If the error is too big for you, you refine the partial cells until you get the right precision.

I think this will be easier to implement than the geometric method which may require to handle a lot of special cases.

Answer 6

If you want a discrete (as opposed to a continuous) answer, you could do something similar to a pixel painting algorithm.

Draw the circles on a grid, and then color each cell of the grid if it's mostly contained within a cirle (i.e., at least 50% of its area is inside one of the circles). Do this for the entire grid (where the grid spans all of the area covered by the circles), then count the number of colored cells in the grid.

Answer 7

Here's an algorithm that should be easy to implement in practice, and could be adjusted to produce arbitrarily small error:

1. Approximate each circle by a regular polygon centered at the same point
2. Calculate the polygon which is the union of the approximated circles
3. Calculate the area of the merged polygon

Steps 2 and 3 can be carried out using standard, easy-to-find algorithms from computational geometry.

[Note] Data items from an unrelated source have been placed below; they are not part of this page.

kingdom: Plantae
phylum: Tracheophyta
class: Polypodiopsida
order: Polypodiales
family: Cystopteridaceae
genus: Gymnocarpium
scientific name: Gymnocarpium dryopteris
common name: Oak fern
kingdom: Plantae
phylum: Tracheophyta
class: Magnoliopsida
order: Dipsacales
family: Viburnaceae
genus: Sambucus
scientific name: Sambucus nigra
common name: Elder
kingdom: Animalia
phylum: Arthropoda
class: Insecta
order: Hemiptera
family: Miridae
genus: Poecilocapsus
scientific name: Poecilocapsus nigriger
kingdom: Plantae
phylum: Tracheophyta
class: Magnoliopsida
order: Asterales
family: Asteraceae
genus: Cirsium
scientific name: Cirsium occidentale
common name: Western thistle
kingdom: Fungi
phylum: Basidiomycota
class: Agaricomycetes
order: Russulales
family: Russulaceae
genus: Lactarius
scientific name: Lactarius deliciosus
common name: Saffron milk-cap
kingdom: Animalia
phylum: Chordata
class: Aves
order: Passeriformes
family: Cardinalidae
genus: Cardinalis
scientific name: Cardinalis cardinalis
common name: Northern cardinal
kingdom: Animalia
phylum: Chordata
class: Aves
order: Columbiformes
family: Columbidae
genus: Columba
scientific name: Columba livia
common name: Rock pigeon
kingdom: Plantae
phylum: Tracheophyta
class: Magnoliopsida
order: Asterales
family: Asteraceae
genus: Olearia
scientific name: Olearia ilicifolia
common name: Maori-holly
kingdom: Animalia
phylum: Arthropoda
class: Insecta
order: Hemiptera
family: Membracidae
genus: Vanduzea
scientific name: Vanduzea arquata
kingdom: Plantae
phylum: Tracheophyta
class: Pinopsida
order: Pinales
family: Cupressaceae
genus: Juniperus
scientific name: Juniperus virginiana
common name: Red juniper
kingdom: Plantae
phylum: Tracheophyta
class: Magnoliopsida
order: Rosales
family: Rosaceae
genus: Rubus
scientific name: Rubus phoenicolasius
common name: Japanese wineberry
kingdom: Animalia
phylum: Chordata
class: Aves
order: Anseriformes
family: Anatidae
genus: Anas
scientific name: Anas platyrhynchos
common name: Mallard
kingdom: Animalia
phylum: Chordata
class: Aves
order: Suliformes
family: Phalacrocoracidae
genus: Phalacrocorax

Obviously, the more sides you use for each approximating polygon, the closer to exact your answer would be. You could approximate using inscribed and circumscribed polygons to get bounds on the exact answer.

Answer 8

I have been working on a problem of simulating overlapping star fields, attempting to estimate the true star counts from the actual disk areas in dense fields, where the larger bright stars can mask fainter ones. I too had hoped to be able to do this by rigorous formal analysis, but was unable to find an algorithm for the task. I solved it by generating the star fields on a blue background as green disks, whose diameter was determined by a probability algorithm. A simple routine can pair them to see if there's an overlap (turning the star pair yellow); then a pixel count of the colours generates the observed area to compare to the theoretical area. This then generates a probability curve for the true counts. Brute force maybe, but it seems to work OK.

Answer 9

There are efficient solutions to this problem using what are known as power diagrams. This is really heavy math though and not something that I would want to tackle offhand. For an "easy" solution, look up line-sweep algorithms. The basic principle here is that that you divide the figure up into strips, where calculating the area in each strip is relatively easy.

So, on the figure containing all of the circles with nothing rubbed out, draw a horizontal line at each position which is either the top of a circle, the bottom of a circle or the intersection of 2 circles. Notice that inside these strips, all of the areas you need to calculate look the same: a "trapezium" with two sides replaced by circular segments. So if you can work out how to calculate such a shape, you just do it for all the individual shapes and add them together. The complexity of this naive approach is O(N^3), where N is the number of circles in the figure. With some clever data structure use, you could improve this line-sweep method to O(N^2 * log(N)), but unless you really need to, it's probably not worth the trouble.